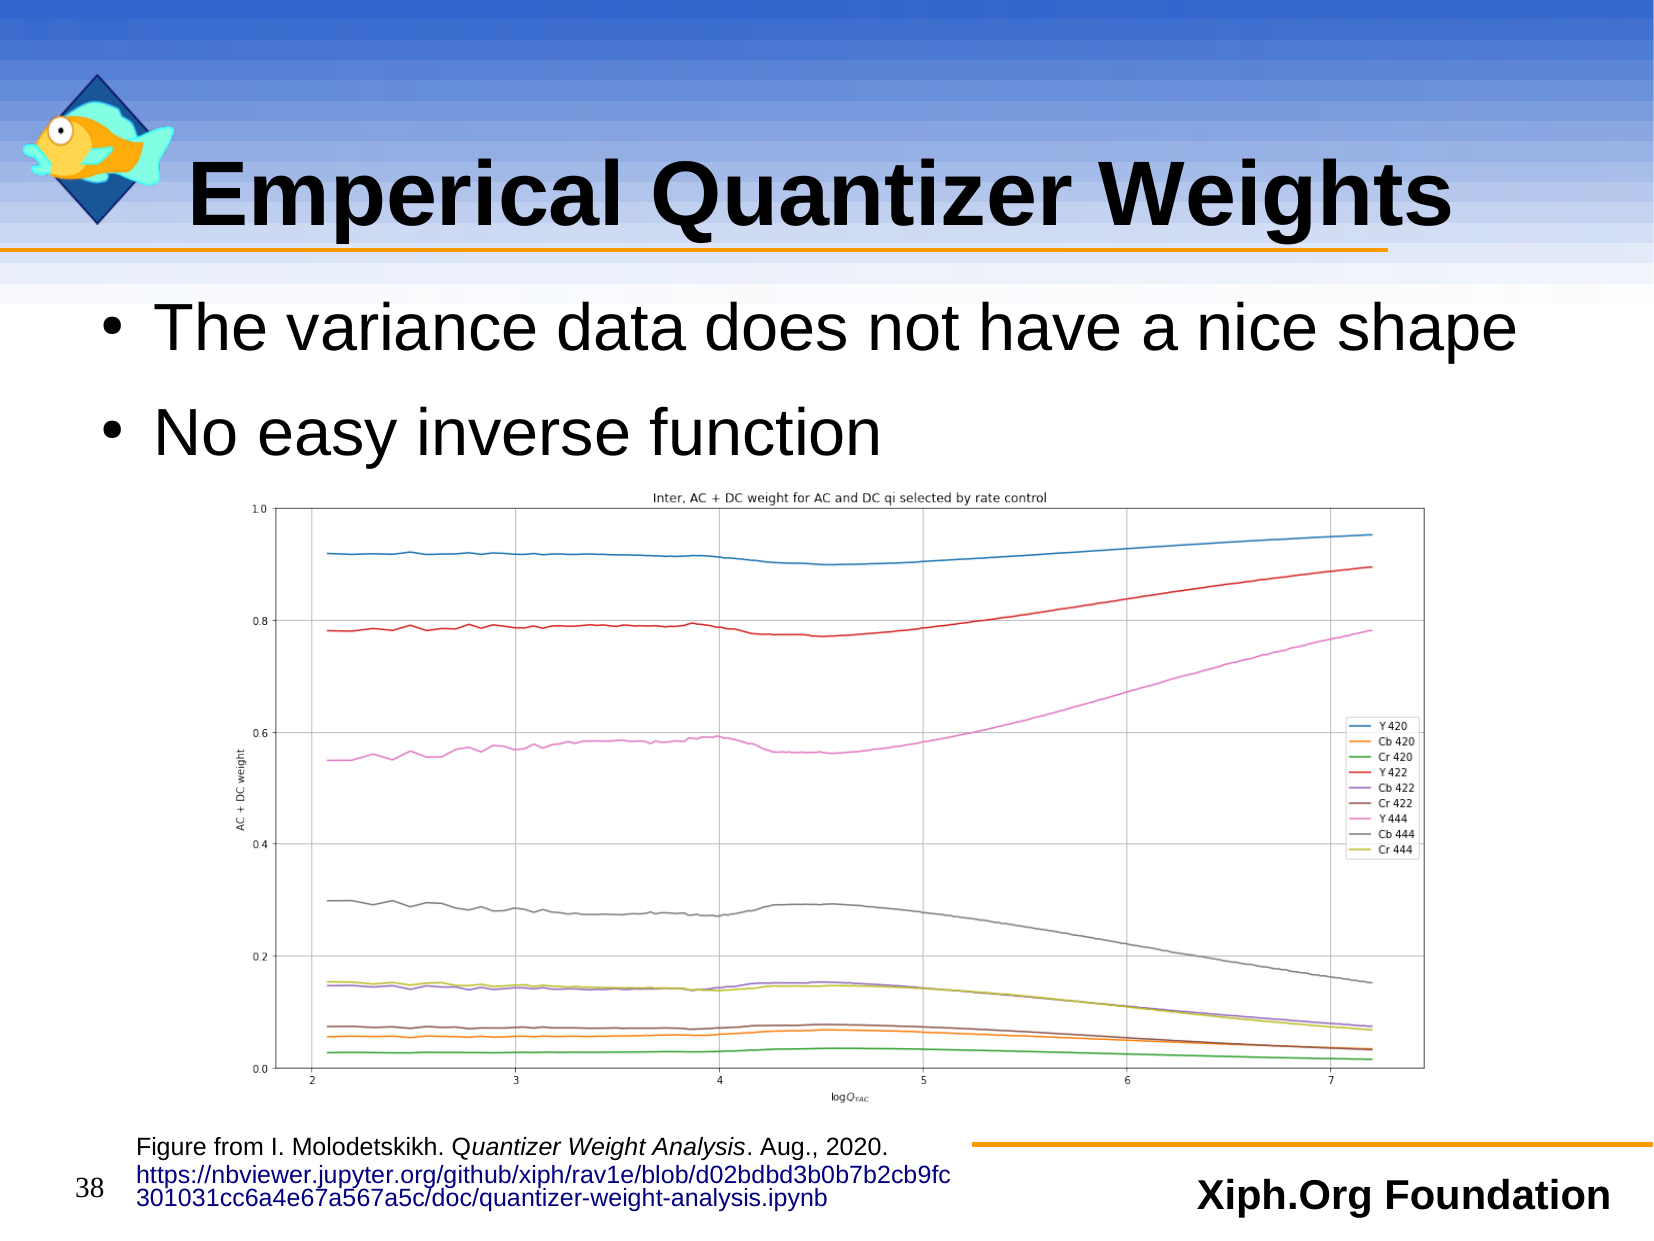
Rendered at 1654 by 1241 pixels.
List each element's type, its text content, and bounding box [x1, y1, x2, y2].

list Figure from I. Molodetskikh. Quantizer Weight Analysis. Aug., 2020. https://nbviewer.jupyter.org/github/xiph/rav1e/blob/d02bdbd3b0b7b2cb9fc301031cc6a4e67a567a5c/doc/quantizer-weight-analysis.ipynb [65, 1132, 958, 1205]
list The variance data does not have a nice shape No easy inverse function [82, 290, 1571, 1010]
picture [0, 0, 1654, 1241]
title Emperical Quantizer Weights [187, 37, 1571, 245]
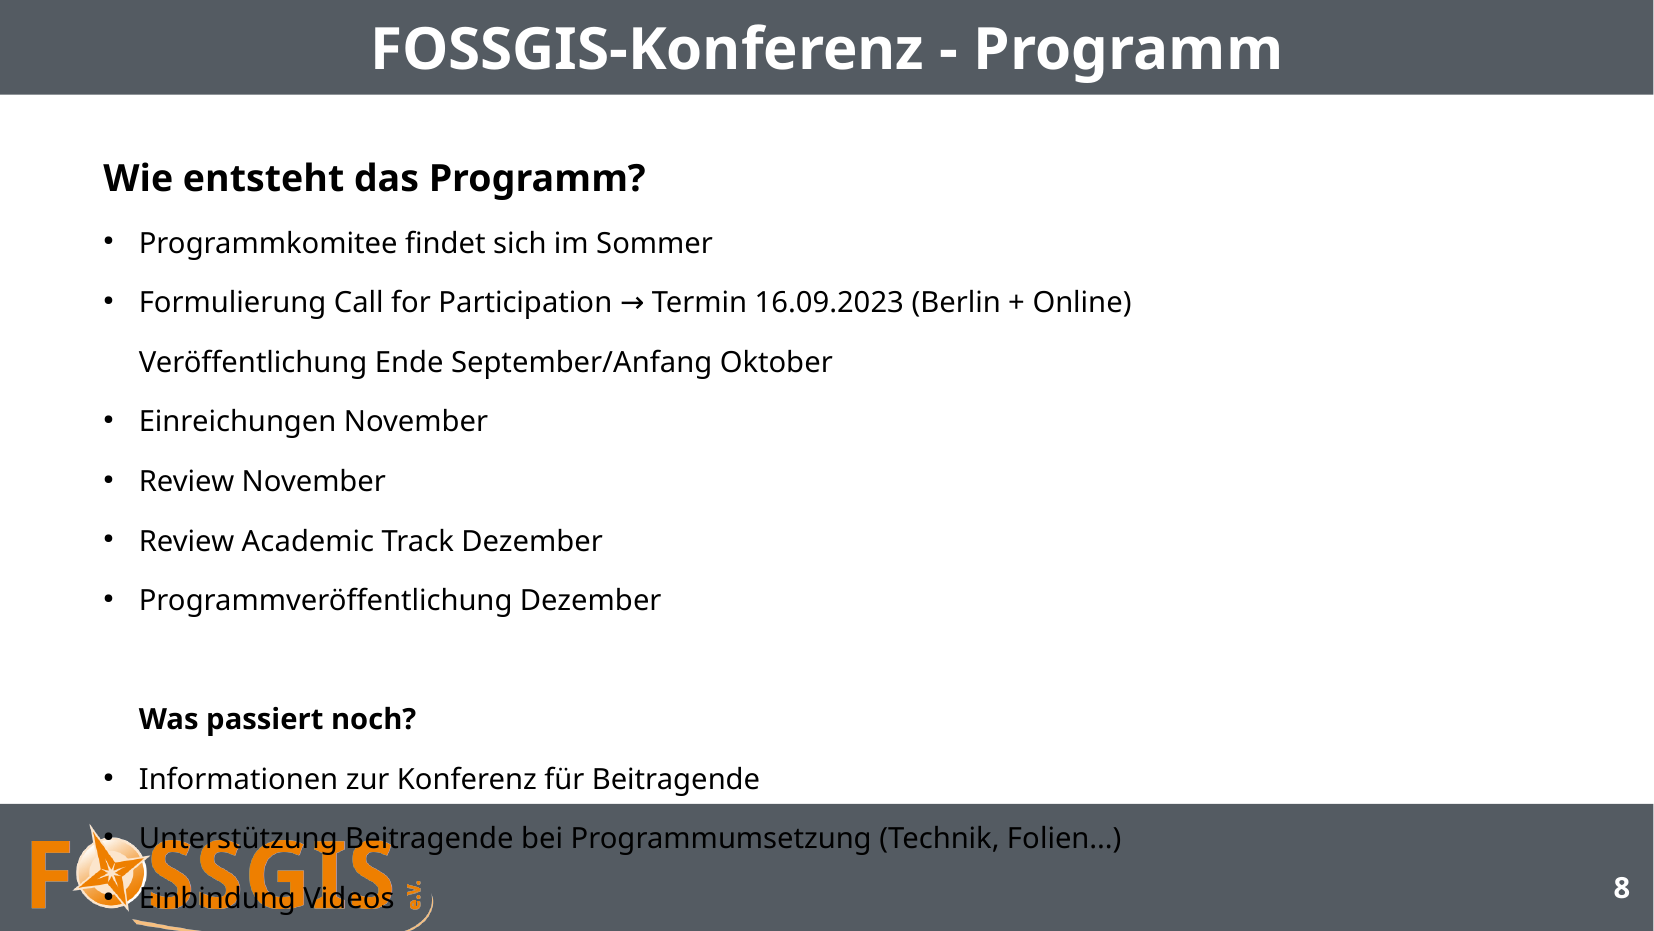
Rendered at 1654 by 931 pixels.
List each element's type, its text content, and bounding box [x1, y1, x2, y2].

text_box <Foliennummer> [1204, 860, 1646, 931]
text_box Wie entsteht das Programm? Programmkomitee findet sich im Sommer Formulierung Call for Participation → Termin 16.09.2023 (Berlin + Online) Veröffentlichung Ende September/Anfang Oktober Einreichungen November Review November Review Academic Track Dezember Programmveröffentlichung Dezember Was passiert noch? Informationen zur Konferenz für Beitragende Unterstützung Beitragende bei Programmumsetzung (Technik, Folien...) Einbindung Videos [88, 118, 1113, 786]
title [0, 803, 1654, 931]
picture [430, 834, 438, 846]
picture [23, 823, 438, 931]
title FOSSGIS-Konferenz - Programm [0, 0, 1654, 95]
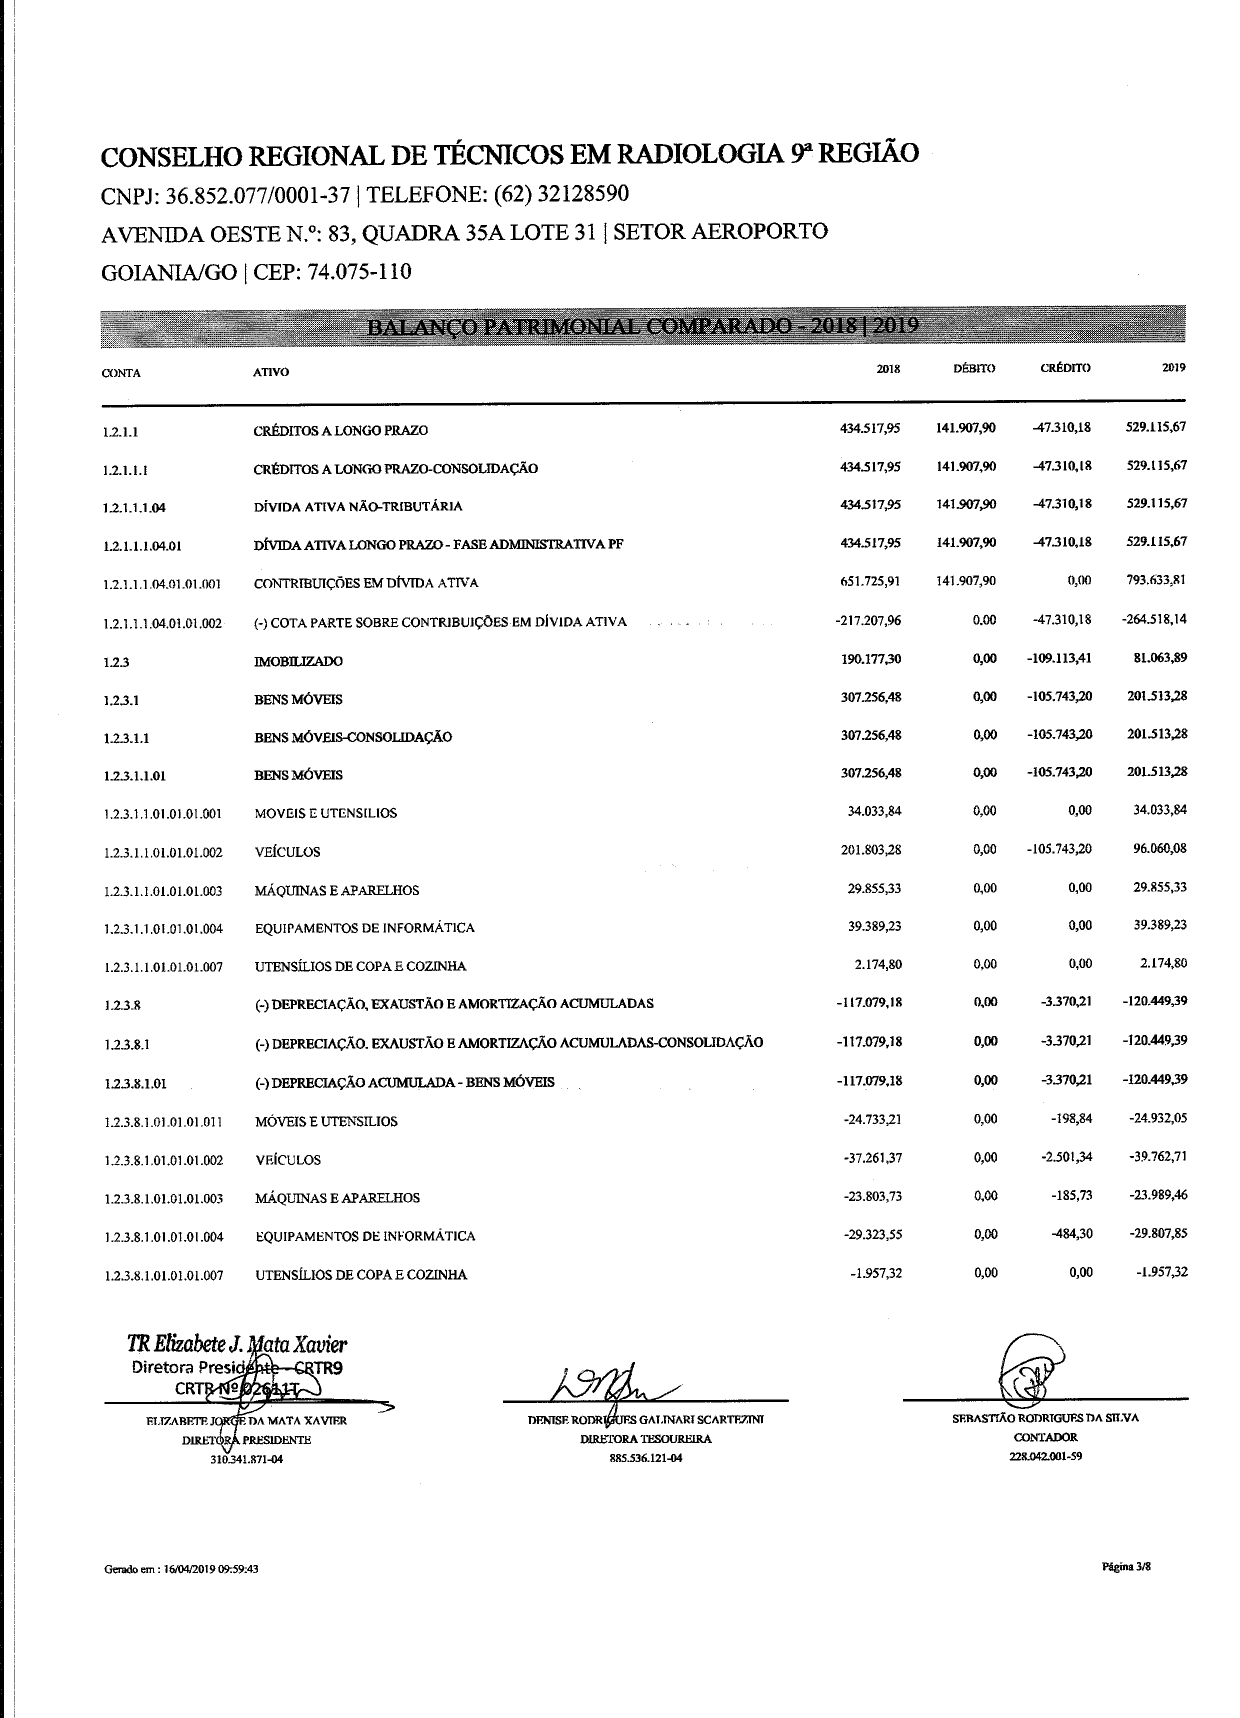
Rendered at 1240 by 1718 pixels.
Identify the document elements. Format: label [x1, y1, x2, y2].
----------
--- Exercise task ---
Rewrite these lines with "bounding box" swapped for "enclosing rectangle" and everything else unchanged. Leave the pictures out.

--- Output of the exercise ---
Rendered at 1654 by 1241 pixels.
List each element's type, its text content, and enclosing rectangle [x1, y1, x2, y2].

list Figure from I. Molodetskikh. Quantizer Weight Analysis. Aug., 2020. https://nbviewer.jupyter.org/github/xiph/rav1e/blob/d02bdbd3b0b7b2cb9fc301031cc6a4e67a567a5c/doc/quantizer-weight-analysis.ipynb [65, 1132, 958, 1205]
list The variance data does not have a nice shape No easy inverse function [82, 290, 1571, 1010]
picture [0, 0, 1654, 1241]
title Emperical Quantizer Weights [187, 37, 1571, 245]
Rendered at 1654 by 931 pixels.
List each element's type, its text content, and enclosing rectangle [x1, y1, x2, y2].

text_box <Foliennummer> [1204, 860, 1646, 931]
text_box Wie entsteht das Programm? Programmkomitee findet sich im Sommer Formulierung Call for Participation → Termin 16.09.2023 (Berlin + Online) Veröffentlichung Ende September/Anfang Oktober Einreichungen November Review November Review Academic Track Dezember Programmveröffentlichung Dezember Was passiert noch? Informationen zur Konferenz für Beitragende Unterstützung Beitragende bei Programmumsetzung (Technik, Folien...) Einbindung Videos [88, 118, 1113, 786]
title [0, 803, 1654, 931]
picture [430, 834, 438, 846]
picture [23, 823, 438, 931]
title FOSSGIS-Konferenz - Programm [0, 0, 1654, 95]
Rendered at 1240 by 1718 pixels.
Identify the document elements. Format: label [x1, y1, x2, y2].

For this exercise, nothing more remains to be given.